== TRY IT ==
Please quote exactly the lines below from the line containing "SATISFACCIÓN GENERAL con el servicio" to the line containing "SAT. DESCRIPTOR / ATRIBUTO", both lines included, and nothing else.

[TASK DATA — start]

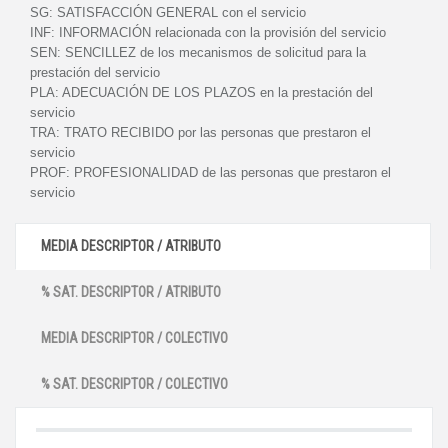
SG:
SATISFACCIÓN GENERAL con el servicio
INF:
INFORMACIÓN relacionada con la provisión del servicio
SEN:
SENCILLEZ de los mecanismos de solicitud para la
prestación del servicio
PLA:
ADECUACIÓN DE LOS PLAZOS en la prestación del
servicio
TRA:
TRATO RECIBIDO por las personas que prestaron el
servicio
PROF:
PROFESIONALIDAD de las personas que prestaron el
servicio
MEDIA DESCRIPTOR / ATRIBUTO
% SAT. DESCRIPTOR / ATRIBUTO
MEDIA DESCRIPTOR / COLECTIVO
% SAT. DESCRIPTOR / COLECTIVO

[TASK DATA — finish]

== SOLUTION TO THIS PROBLEM ==
SATISFACCIÓN GENERAL con el servicio
INF:
INFORMACIÓN relacionada con la provisión del servicio
SEN:
SENCILLEZ de los mecanismos de solicitud para la
prestación del servicio
PLA:
ADECUACIÓN DE LOS PLAZOS en la prestación del
servicio
TRA:
TRATO RECIBIDO por las personas que prestaron el
servicio
PROF:
PROFESIONALIDAD de las personas que prestaron el
servicio
MEDIA DESCRIPTOR / ATRIBUTO
% SAT. DESCRIPTOR / ATRIBUTO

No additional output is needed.